#### Written task 1
Please retype the git clean thread from "I was just looking" to "committed to git.".

#### Excerpt
--- START ---

Be careful with this one. Some of my repos have bits and pieces I expressly never commit and are in .gitignore but also don't want to branch/stash those things either. Things like files with sensitive configuration information or credentials in them that exist for development/testing purposes but should never reach GitHub.

Perchun Pak • Jan 9 '23 • Edited

Maybe use environment variables in your IDE? Or if you're on Linux, you can set those values automatically when you enter the folder with cd. This is much safer in both situations, you will never commit this data and will never delete it.

For e.g. syncing it between devices, use password manager (like BitWarden).

Real AI • Feb 1 '23 • Edited

The thing with repos is that git clean -Xfd should not be dangerous, if it is then you have important information that should be stored elsewhere, NOT on the filesystem.

Please learn to use a proper pgpagent or something.

The filesystem should really be ephemeral.

cubiclesocial • Feb 2 '23

Information has to be stored somewhere. And that means everything winds up stored in a file system somewhere.

Arik • Dec 28 '22

Lifesaver!

Exoutia • Dec 28 '22

I was just looking for this comman I wanted to remove some of the sqlite files from GitHub

Gabor Szabo • Dec 28 '22

This won't remove the already committed files from github. It removes the files from your local disk that should not be committed to git.

Seth Berrier • Dec 22 '22

Game engine projects often have very large cache folders that contain auto generated files which should not be checked into repositories. There are well established .gitignore files to help keep these out of GitHub, but people all to often don't use them.

--- END ---

#### Written task 2
Put the lines of the rows, from the line with "机战就是从z2开始贫穷的 ...</blockquote>" through the last line of the rows, into a JSON list of strings with one string per line and no blank lines.

#### Provided material
--- START ---

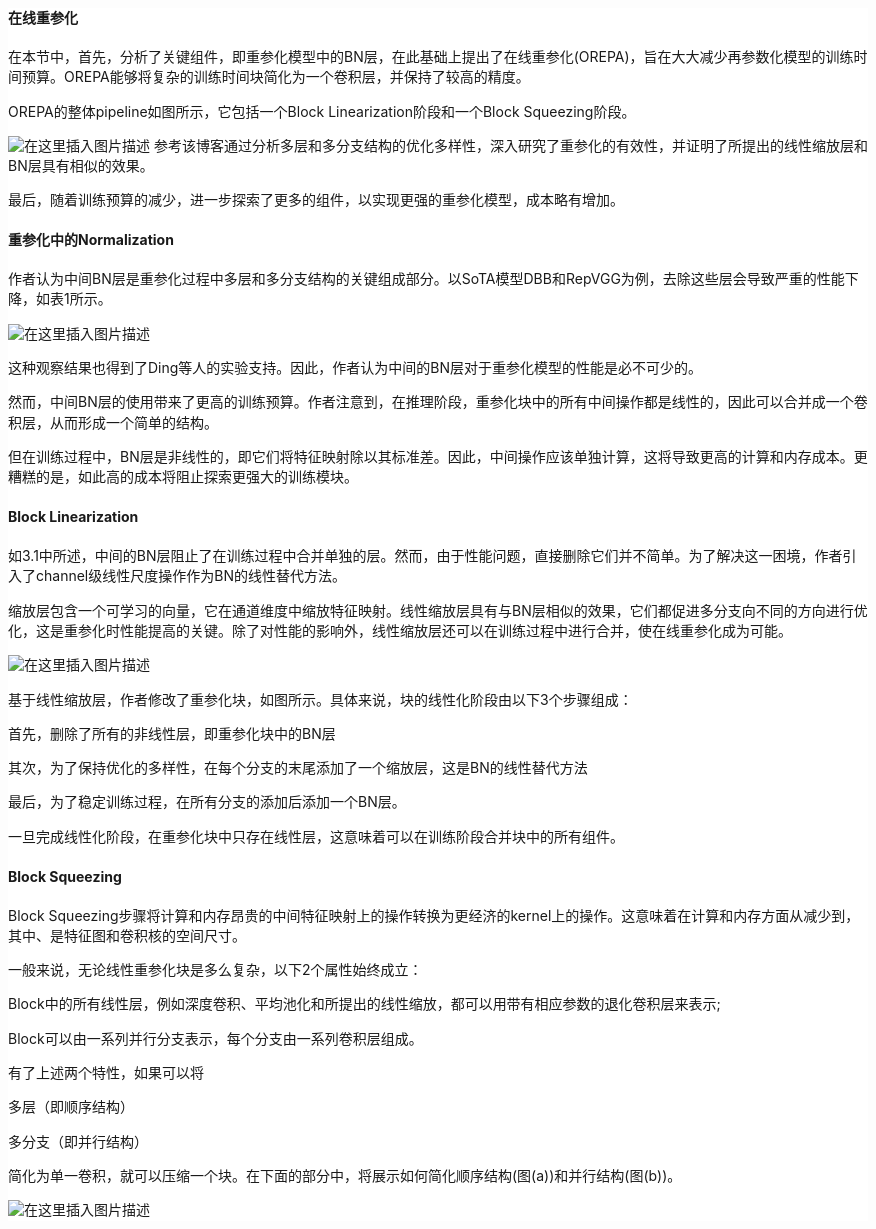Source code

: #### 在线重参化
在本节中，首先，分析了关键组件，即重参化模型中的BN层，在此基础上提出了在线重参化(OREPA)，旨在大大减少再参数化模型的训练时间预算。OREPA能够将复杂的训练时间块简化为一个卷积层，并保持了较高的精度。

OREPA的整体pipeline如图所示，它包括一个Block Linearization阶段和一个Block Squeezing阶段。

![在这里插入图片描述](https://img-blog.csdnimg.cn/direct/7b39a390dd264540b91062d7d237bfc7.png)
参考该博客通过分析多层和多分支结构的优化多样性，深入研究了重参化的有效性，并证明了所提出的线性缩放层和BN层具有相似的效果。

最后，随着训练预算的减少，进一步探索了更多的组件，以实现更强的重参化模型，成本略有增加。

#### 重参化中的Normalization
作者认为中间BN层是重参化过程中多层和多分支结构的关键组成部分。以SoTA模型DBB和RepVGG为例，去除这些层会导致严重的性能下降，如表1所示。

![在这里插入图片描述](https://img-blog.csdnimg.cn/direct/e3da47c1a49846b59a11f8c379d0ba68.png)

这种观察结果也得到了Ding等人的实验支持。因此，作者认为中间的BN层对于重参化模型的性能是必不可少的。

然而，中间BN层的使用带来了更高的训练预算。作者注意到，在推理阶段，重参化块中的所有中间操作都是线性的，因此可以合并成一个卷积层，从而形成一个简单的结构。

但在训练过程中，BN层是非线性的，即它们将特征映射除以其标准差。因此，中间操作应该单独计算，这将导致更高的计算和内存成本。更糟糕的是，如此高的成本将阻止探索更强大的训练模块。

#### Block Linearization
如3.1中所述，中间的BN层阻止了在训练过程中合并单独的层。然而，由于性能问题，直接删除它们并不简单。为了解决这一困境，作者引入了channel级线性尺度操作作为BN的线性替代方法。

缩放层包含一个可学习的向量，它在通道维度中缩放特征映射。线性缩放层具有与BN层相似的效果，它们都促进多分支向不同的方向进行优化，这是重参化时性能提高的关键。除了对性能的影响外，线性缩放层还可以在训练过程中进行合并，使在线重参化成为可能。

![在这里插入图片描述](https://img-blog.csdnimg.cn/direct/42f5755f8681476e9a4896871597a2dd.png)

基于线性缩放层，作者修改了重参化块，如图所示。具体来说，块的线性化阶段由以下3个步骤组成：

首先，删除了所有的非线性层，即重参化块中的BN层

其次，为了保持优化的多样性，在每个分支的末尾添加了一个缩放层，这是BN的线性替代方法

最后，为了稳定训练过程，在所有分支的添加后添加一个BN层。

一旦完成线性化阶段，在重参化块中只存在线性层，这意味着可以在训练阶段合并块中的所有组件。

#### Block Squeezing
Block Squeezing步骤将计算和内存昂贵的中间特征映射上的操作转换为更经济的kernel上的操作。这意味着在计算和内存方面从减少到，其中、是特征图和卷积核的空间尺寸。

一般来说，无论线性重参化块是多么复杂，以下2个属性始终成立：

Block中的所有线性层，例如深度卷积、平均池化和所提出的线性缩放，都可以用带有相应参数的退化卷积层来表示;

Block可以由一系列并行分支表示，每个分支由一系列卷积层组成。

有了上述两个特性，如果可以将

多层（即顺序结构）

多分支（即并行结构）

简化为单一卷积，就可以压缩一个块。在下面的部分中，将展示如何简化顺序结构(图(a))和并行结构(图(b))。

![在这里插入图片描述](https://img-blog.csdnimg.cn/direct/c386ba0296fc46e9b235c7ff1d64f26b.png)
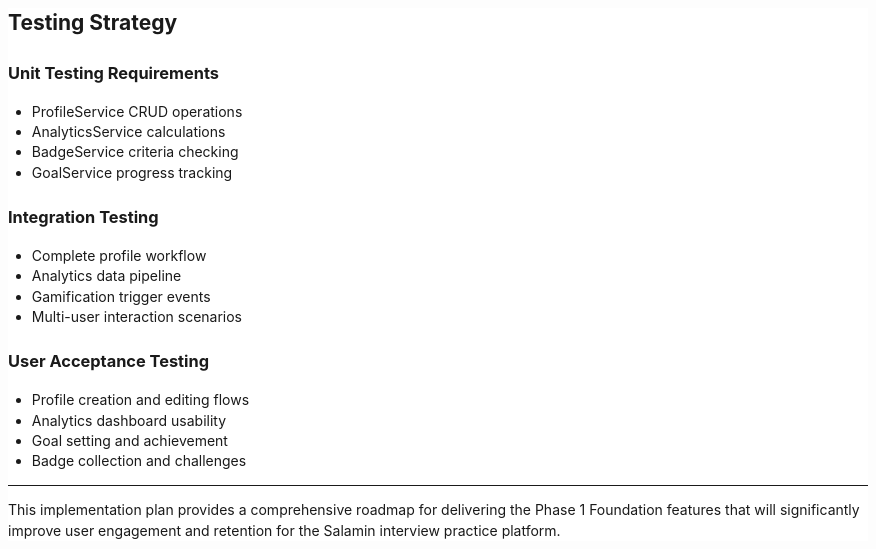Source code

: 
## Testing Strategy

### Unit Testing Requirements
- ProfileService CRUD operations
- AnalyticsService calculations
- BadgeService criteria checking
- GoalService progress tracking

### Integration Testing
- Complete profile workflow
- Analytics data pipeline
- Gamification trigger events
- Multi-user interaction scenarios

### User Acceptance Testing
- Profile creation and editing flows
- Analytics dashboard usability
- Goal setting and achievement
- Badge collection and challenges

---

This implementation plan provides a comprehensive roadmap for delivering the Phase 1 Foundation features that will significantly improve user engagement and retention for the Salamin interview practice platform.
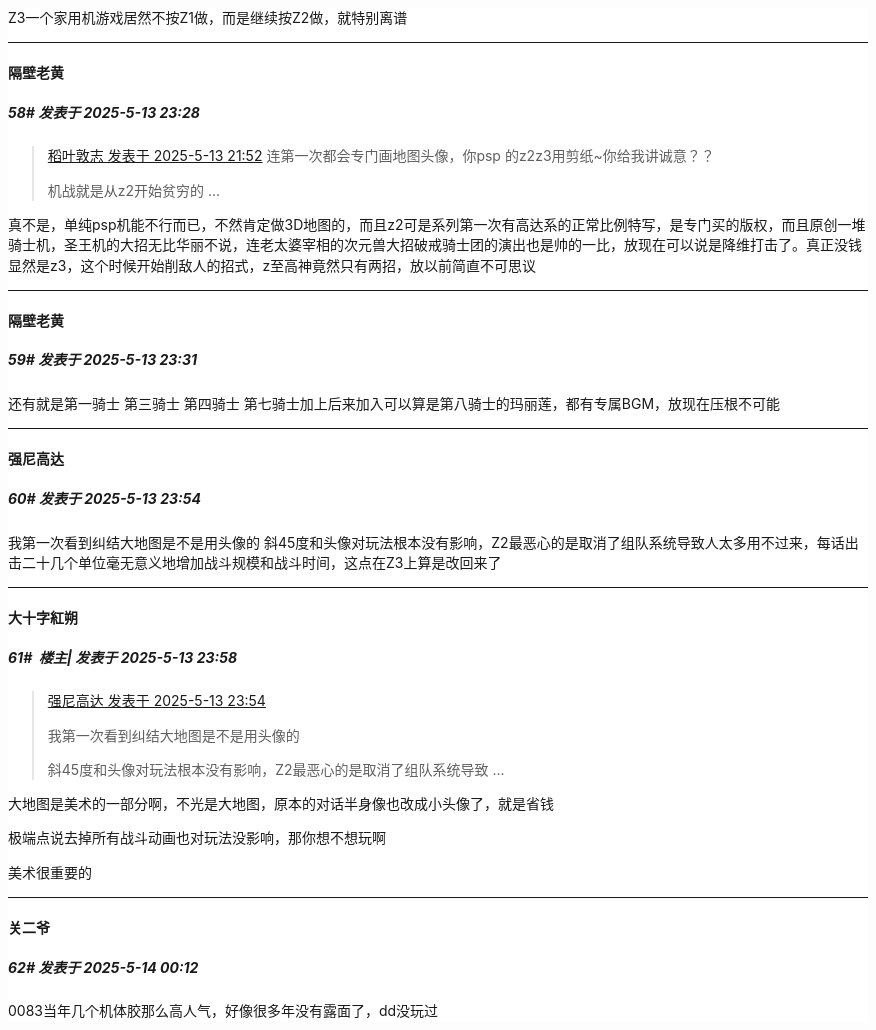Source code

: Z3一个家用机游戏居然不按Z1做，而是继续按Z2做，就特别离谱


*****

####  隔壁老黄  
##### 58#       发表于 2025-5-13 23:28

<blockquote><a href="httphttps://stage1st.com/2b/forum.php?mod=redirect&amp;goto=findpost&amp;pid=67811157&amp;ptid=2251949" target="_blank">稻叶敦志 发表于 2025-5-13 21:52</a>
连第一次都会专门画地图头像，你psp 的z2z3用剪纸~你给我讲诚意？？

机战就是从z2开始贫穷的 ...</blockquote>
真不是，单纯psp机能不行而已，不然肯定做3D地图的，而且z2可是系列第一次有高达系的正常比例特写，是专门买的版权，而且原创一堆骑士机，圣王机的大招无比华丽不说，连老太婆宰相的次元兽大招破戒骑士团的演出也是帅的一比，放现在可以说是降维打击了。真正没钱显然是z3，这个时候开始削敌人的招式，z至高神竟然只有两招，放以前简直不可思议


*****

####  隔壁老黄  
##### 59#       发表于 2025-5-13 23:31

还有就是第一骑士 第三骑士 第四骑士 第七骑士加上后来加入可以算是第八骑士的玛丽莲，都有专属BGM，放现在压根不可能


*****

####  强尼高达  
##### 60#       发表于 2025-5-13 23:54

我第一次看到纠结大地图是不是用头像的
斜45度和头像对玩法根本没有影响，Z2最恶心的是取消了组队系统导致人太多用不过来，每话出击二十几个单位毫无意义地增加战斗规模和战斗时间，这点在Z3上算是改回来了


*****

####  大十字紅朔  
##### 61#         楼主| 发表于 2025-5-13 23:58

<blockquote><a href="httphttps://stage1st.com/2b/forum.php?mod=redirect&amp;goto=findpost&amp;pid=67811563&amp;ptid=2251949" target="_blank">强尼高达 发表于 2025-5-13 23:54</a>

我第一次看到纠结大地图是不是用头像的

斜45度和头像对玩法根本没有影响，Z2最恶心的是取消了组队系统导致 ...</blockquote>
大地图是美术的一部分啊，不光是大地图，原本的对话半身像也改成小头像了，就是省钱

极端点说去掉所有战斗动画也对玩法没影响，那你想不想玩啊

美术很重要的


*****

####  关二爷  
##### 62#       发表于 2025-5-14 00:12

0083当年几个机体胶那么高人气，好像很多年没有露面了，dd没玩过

--- END ---

#### Output 1
I was just looking for this comman I wanted to remove some of the sqlite files from GitHub

Gabor Szabo • Dec 28 '22

This won't remove the already committed files from github. It removes the files from your local disk that should not be committed to git.

#### Output 2
[
  "机战就是从z2开始贫穷的 ...</blockquote>",
  "真不是，单纯psp机能不行而已，不然肯定做3D地图的，而且z2可是系列第一次有高达系的正常比例特写，是专门买的版权，而且原创一堆骑士机，圣王机的大招无比华丽不说，连老太婆宰相的次元兽大招破戒骑士团的演出也是帅的一比，放现在可以说是降维打击了。真正没钱显然是z3，这个时候开始削敌人的招式，z至高神竟然只有两招，放以前简直不可思议",
  "*****",
  "####  隔壁老黄  ",
  "##### 59#       发表于 2025-5-13 23:31",
  "还有就是第一骑士 第三骑士 第四骑士 第七骑士加上后来加入可以算是第八骑士的玛丽莲，都有专属BGM，放现在压根不可能",
  "*****",
  "####  强尼高达  ",
  "##### 60#       发表于 2025-5-13 23:54",
  "我第一次看到纠结大地图是不是用头像的",
  "斜45度和头像对玩法根本没有影响，Z2最恶心的是取消了组队系统导致人太多用不过来，每话出击二十几个单位毫无意义地增加战斗规模和战斗时间，这点在Z3上算是改回来了",
  "*****",
  "####  大十字紅朔  ",
  "##### 61#         楼主| 发表于 2025-5-13 23:58",
  "<blockquote><a href=\"httphttps://stage1st.com/2b/forum.php?mod=redirect&amp;goto=findpost&amp;pid=67811563&amp;ptid=2251949\" target=\"_blank\">强尼高达 发表于 2025-5-13 23:54</a>",
  "我第一次看到纠结大地图是不是用头像的",
  "斜45度和头像对玩法根本没有影响，Z2最恶心的是取消了组队系统导致 ...</blockquote>",
  "大地图是美术的一部分啊，不光是大地图，原本的对话半身像也改成小头像了，就是省钱",
  "极端点说去掉所有战斗动画也对玩法没影响，那你想不想玩啊",
  "美术很重要的",
  "*****",
  "####  关二爷  ",
  "##### 62#       发表于 2025-5-14 00:12",
  "0083当年几个机体胶那么高人气，好像很多年没有露面了，dd没玩过"
]